Bu hep böyle sürüp gitti. Konutu kaplayan bulut gece ateşi andırıyordu.
So it was alway: the cloud covered it by day, and the appearance of fire by night.
[] İsrailliler ancak bulut çadırın üzerinden kalkınca göçer, bulut nerede durursa orada konaklarlardı.
And when the cloud was taken up from the tabernacle, then after that the children of Israel journeyed: and in the place where the cloud abode, there the children of Israel pitched their tents.
RAB’bin buyruğu uyarınca göç eder, yine RAB’bin buyruğu uyarınca konaklarlardı. Bulut konutun üzerinde durdukça yerlerinden ayrılmazlardı.
At the commandment of the LORD the children of Israel journeyed, and at the commandment of the LORD they pitched: as long as the cloud abode upon the tabernacle they rested in their tents.
Bulut konutun üzerinde uzun süre durduğu zaman RAB’bin buyruğuna uyar, yola çıkmazlardı.
And when the cloud tarried long upon the tabernacle many days, then the children of Israel kept the charge of the LORD, and journeyed not.
Bazen bulut konutun üzerinde birkaç gün kalırdı. Halk da RAB’bin verdiği buyruğa göre ya konakladığı yerde kalır ya da göç ederdi.

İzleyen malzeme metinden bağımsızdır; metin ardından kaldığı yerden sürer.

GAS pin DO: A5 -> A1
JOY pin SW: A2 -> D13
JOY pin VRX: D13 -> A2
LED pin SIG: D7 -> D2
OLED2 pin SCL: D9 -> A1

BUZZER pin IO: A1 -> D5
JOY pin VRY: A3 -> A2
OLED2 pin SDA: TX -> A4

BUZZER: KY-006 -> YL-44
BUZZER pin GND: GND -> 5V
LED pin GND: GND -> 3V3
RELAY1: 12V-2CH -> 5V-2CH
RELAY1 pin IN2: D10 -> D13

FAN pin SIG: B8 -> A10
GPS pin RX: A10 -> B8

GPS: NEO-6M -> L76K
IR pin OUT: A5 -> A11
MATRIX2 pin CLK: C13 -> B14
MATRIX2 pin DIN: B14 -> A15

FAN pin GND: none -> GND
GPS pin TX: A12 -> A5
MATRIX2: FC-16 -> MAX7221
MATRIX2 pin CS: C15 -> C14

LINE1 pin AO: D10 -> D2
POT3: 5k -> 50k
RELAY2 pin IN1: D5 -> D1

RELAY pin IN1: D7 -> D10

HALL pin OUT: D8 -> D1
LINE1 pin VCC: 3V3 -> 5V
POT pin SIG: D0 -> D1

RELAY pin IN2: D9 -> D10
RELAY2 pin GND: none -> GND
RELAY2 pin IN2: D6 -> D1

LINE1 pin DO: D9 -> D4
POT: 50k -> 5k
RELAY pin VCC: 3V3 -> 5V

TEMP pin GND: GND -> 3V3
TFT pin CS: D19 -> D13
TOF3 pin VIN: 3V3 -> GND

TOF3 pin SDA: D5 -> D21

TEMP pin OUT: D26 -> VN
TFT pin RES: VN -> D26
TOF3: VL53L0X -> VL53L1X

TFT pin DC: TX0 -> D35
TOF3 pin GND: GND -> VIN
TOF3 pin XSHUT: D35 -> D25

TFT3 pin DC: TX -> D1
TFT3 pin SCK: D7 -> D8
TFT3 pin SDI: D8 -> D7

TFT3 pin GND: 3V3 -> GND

And so it was, when the cloud was a few days upon the tabernacle; according to the commandment of the LORD they abode in their tents, and according to the commandment of the LORD they journeyed.
Bazı günler bulut akşamdan sabaha dek kalır, sabah konutun üzerinden kalkar kalkmaz halk yola çıkardı. Gece olsun, gündüz olsun, bulut konutun üzerinden kalkar kalkmaz halk yola çıkardı.
And so it was, when the cloud abode from even unto the morning, and that the cloud was taken up in the morning, then they journeyed: whether it was by day or by night that the cloud was taken up, they journeyed.
Bulut konutun üzerinde iki gün, bir ay ya da uzun süre kalsa bile, İsrailliler konakladıkları yerde kalır, yola koyulmazlardı. Ama bulut kalkar kalkmaz yola çıkarlardı.
Or whether it were two days, or a month, or a year, that the cloud tarried upon the tabernacle, remaining thereon, the children of Israel abode in their tents, and journeyed not: but when it was taken up, they journeyed.
RAB’bin buyruğu uyarınca konaklar ya da yola çıkarlardı. Böylece RAB’bin Musa aracılığıyla verdiği buyruğa uydular.
At the commandment of the LORD they rested in the tents, and at the commandment of the LORD they journeyed: they kept the charge of the LORD, at the commandment of the LORD by the hand of Moses.